In piling pressure on China, however, he will try to get other Western democracies onside too, abandoning Trump's unilateral approach. A diplomatic bloc that includes Europe, he points out, is twice as economically powerful as America alone, and far harder for Beijing to ignore.
Iran
On Iran, Biden will seek to re-enter Obama's landmark nuclear control deal, which Trump withdrew from in 2018. Biden has said Trump's "maximum pressure" policy has backfired dangerously, giving Tehran an excuse to resume its suspected atomic weapons programme while European powers wait for the US to rejoin the deal.
Whether Tehran will now fully comply with the terms of any resumed deal is unclear. Even if it does, Biden will still face the problem of Iranian military involvement in the wider Middle East, where Trump's tough-guy approach arguably did occasionally yield results. For example, the US assassination in January of the Iranian general Qasem Soleimani – deplored by Biden at the time – is now credited by some with undermining the power of Iran's proxies in Iraq and Syria.
Yemen
Biden will face a similar dilemma in Yemen, where he has said he will end US support for the Saudi-led war against the Iranian-backed Houthis. In 2019, Trump vetoed a congressional resolution to end US military support for the Saudi-led bombing campaign. Biden will have to confront Yemen's five-year-long civil war, as well as Tehran's growing influence in the foothold at the southern end of the Arabian Peninsula.
The 'Forever Wars'
On the question of US military interventions, Biden, who backed the toppling of Saddam Hussein in 2003, accepts America's role as a world policeman. The Trump years, he believes, prove that if Washington doesn't do the job, then hostile strongmen like Vladimir Putin fill the void.

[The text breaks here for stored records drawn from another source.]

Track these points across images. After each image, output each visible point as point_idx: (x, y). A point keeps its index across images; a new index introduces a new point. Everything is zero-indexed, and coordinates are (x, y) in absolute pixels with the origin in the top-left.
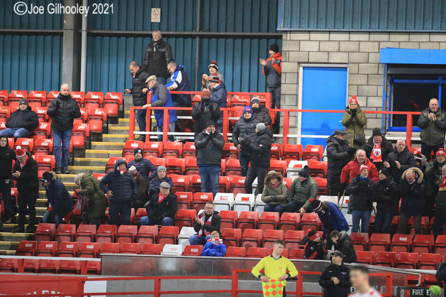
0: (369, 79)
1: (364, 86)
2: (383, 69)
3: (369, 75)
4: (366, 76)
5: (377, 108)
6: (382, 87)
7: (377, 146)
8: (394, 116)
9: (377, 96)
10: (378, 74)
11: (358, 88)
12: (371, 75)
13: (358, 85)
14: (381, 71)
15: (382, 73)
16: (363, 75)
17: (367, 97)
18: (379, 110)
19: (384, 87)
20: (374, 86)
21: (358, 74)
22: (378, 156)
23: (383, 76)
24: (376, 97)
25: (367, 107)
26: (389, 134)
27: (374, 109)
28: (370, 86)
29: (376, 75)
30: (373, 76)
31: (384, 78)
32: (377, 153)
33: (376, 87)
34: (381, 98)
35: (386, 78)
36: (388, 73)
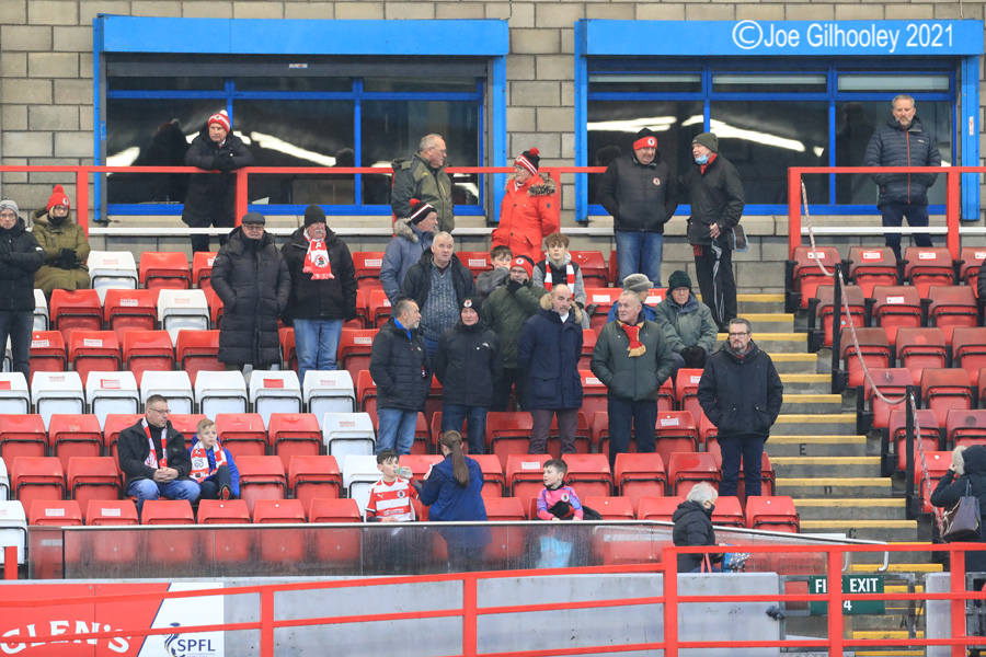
0: (57, 90)
1: (44, 107)
2: (91, 66)
3: (56, 82)
4: (49, 83)
5: (80, 159)
6: (91, 108)
7: (319, 245)
9: (80, 131)
10: (80, 78)
11: (28, 111)
12: (61, 81)
13: (29, 105)
14: (88, 70)
15: (91, 75)
16: (40, 81)
17: (54, 132)
19: (98, 109)
20: (70, 108)
21: (28, 78)
22: (323, 266)
23: (91, 82)
24: (77, 134)
25: (53, 157)
26: (117, 222)
27: (75, 163)
28: (61, 107)
29: (75, 82)
30: (68, 82)
31: (97, 86)
32: (321, 259)
33: (76, 108)
34: (91, 136)
35: (104, 86)
36: (110, 74)
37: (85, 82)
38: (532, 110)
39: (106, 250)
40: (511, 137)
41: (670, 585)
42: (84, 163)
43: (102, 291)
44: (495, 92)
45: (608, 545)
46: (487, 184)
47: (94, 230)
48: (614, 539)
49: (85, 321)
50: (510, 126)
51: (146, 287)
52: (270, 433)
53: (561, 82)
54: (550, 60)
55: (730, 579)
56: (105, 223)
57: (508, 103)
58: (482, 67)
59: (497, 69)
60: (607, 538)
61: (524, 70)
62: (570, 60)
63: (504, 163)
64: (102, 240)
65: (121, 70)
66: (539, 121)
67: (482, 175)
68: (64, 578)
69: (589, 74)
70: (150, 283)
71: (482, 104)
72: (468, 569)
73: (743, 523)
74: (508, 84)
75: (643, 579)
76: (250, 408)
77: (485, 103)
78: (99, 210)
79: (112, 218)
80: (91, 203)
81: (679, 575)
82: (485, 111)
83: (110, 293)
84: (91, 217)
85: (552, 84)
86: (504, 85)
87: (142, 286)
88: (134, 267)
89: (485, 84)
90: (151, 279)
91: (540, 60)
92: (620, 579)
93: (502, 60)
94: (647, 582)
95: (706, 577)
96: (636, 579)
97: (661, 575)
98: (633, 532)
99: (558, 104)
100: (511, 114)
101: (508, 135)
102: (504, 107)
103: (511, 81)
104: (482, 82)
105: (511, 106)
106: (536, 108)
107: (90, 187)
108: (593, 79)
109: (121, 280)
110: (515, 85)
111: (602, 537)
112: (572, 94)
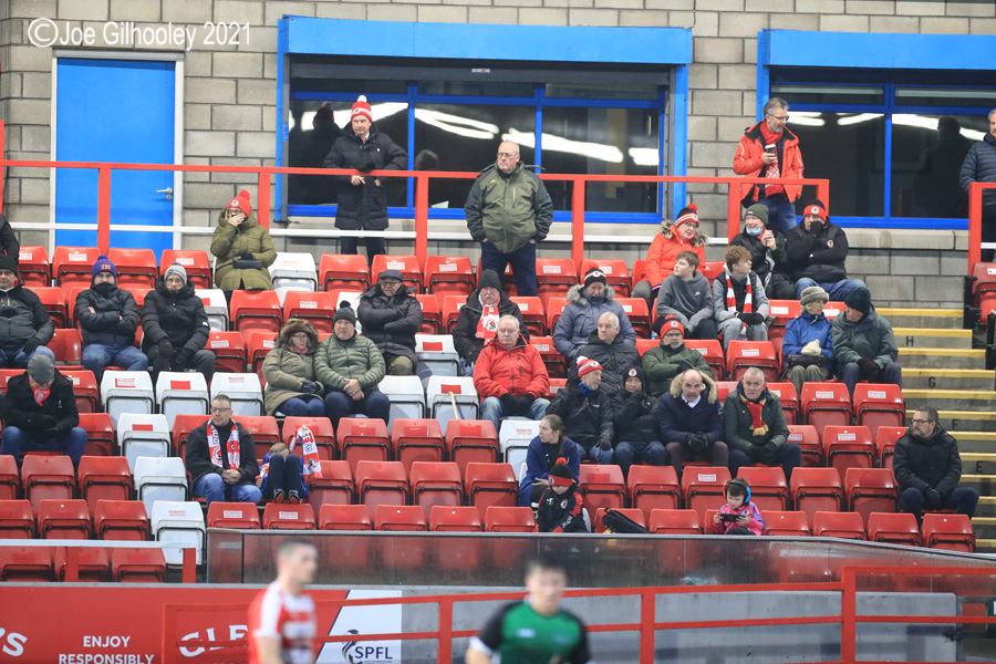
0: (240, 90)
1: (227, 107)
2: (275, 67)
3: (240, 82)
4: (233, 83)
5: (262, 159)
6: (274, 109)
7: (491, 310)
8: (292, 178)
9: (262, 131)
10: (263, 78)
11: (212, 111)
12: (246, 82)
13: (212, 105)
14: (272, 71)
15: (274, 76)
16: (224, 80)
17: (236, 132)
18: (267, 164)
20: (253, 108)
21: (212, 77)
23: (275, 83)
24: (260, 134)
25: (236, 157)
26: (297, 223)
27: (256, 163)
28: (244, 107)
29: (258, 82)
30: (250, 82)
31: (280, 87)
33: (259, 109)
34: (274, 136)
35: (286, 88)
36: (294, 75)
37: (267, 82)
38: (714, 119)
39: (286, 251)
40: (692, 146)
41: (848, 603)
42: (265, 162)
43: (282, 292)
44: (676, 101)
45: (784, 560)
46: (667, 192)
47: (275, 231)
48: (790, 555)
49: (264, 322)
50: (690, 136)
51: (326, 290)
52: (447, 439)
53: (743, 91)
54: (732, 69)
55: (908, 599)
56: (285, 224)
57: (689, 112)
58: (665, 75)
59: (680, 77)
60: (783, 553)
61: (706, 79)
62: (753, 69)
63: (684, 173)
64: (283, 240)
65: (304, 72)
66: (720, 130)
67: (661, 184)
68: (243, 582)
69: (771, 85)
70: (329, 285)
71: (663, 112)
72: (645, 582)
73: (920, 541)
74: (690, 93)
75: (821, 597)
76: (428, 413)
77: (666, 112)
78: (279, 211)
79: (292, 219)
80: (272, 204)
81: (857, 593)
82: (666, 119)
83: (289, 294)
84: (272, 217)
85: (734, 93)
86: (686, 93)
87: (322, 287)
88: (314, 269)
89: (666, 92)
90: (330, 281)
91: (723, 69)
92: (797, 596)
93: (684, 68)
94: (824, 600)
95: (884, 597)
96: (813, 597)
97: (840, 593)
98: (809, 548)
99: (740, 114)
100: (692, 122)
101: (689, 144)
102: (686, 116)
103: (693, 90)
104: (663, 91)
105: (692, 114)
106: (717, 117)
107: (272, 188)
108: (774, 90)
109: (300, 281)
110: (697, 94)
111: (779, 553)
112: (754, 104)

He plans, therefore, to maintain a strong military, despite his wish to end what he describes as "forever wars" in Iraq, Syria, Afghanistan and Somalia.
He will, he says, bring the "vast majority" of such troops home, leaving small units of special forces to help local armies fight al-Qaeda and Islamic State. "Those smaller-scale missions are sustainable militarily, economically, and politically, and they advance the national interest," he argues.